TASK INSTRUCTIONS
Your reply must be the number of lines in the entries that hold the word "https", and nothing else.
EXTRACTED RECORDS: Begin
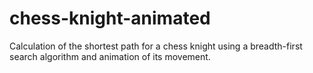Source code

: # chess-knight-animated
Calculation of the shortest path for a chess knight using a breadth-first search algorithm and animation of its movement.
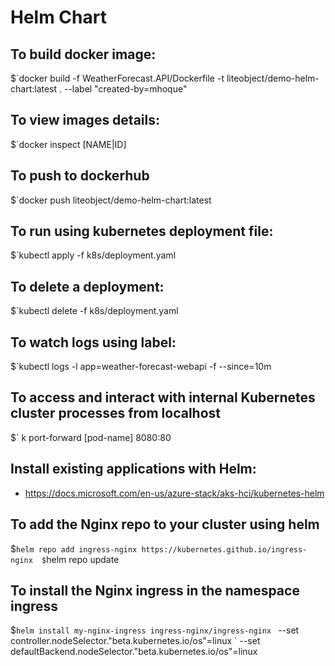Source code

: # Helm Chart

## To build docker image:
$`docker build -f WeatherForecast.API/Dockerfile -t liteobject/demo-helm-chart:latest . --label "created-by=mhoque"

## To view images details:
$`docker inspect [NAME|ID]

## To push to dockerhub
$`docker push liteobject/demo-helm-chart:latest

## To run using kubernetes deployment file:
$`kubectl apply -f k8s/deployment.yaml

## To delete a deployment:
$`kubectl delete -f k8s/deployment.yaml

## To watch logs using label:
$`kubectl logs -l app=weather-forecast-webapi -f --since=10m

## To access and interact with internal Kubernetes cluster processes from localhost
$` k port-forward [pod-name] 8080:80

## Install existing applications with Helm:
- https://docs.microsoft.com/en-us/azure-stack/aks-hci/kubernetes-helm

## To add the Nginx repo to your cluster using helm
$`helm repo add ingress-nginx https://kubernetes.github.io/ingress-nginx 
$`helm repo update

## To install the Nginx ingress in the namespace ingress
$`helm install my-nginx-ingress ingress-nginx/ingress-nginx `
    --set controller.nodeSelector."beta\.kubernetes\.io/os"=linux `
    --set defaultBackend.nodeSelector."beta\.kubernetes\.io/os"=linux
EXTRACTED RECORDS: End
EXERCISE OUTPUT
2